((
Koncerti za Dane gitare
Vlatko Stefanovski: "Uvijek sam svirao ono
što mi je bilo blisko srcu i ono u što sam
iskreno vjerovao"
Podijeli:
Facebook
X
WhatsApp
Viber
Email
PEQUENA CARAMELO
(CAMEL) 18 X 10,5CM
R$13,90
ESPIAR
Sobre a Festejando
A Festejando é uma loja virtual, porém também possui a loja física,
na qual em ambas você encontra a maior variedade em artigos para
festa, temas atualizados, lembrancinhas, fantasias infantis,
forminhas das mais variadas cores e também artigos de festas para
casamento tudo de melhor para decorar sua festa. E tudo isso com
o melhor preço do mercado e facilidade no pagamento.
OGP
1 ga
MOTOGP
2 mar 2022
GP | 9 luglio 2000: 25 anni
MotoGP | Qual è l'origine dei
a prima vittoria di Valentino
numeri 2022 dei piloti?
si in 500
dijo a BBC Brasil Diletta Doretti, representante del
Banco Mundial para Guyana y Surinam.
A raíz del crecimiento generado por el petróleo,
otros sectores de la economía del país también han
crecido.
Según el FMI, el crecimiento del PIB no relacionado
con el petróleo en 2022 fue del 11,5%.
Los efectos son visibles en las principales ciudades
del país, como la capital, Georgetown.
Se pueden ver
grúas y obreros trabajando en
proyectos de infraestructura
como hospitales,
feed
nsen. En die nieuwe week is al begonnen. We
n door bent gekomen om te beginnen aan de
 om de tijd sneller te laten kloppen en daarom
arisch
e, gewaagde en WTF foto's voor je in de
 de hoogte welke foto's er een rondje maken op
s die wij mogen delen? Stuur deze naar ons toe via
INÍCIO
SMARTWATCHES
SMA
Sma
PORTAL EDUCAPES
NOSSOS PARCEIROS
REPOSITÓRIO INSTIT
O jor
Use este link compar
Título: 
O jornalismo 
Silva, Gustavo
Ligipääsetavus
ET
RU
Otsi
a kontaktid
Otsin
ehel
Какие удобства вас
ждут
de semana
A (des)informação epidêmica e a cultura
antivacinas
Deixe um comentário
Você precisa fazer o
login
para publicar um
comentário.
))
**Your goal**
Return every line unchanged, from the start of the entries down to and including the line that contains "con el petróleo en 2022 fue del 11,5%.".

**Answer for this exercise**
Koncerti za Dane gitare
Vlatko Stefanovski: "Uvijek sam svirao ono
što mi je bilo blisko srcu i ono u što sam
iskreno vjerovao"
Podijeli:
Facebook
X
WhatsApp
Viber
Email
PEQUENA CARAMELO
(CAMEL) 18 X 10,5CM
R$13,90
ESPIAR
Sobre a Festejando
A Festejando é uma loja virtual, porém também possui a loja física,
na qual em ambas você encontra a maior variedade em artigos para
festa, temas atualizados, lembrancinhas, fantasias infantis,
forminhas das mais variadas cores e também artigos de festas para
casamento tudo de melhor para decorar sua festa. E tudo isso com
o melhor preço do mercado e facilidade no pagamento.
OGP
1 ga
MOTOGP
2 mar 2022
GP | 9 luglio 2000: 25 anni
MotoGP | Qual è l'origine dei
a prima vittoria di Valentino
numeri 2022 dei piloti?
si in 500
dijo a BBC Brasil Diletta Doretti, representante del
Banco Mundial para Guyana y Surinam.
A raíz del crecimiento generado por el petróleo,
otros sectores de la economía del país también han
crecido.
Según el FMI, el crecimiento del PIB no relacionado
con el petróleo en 2022 fue del 11,5%.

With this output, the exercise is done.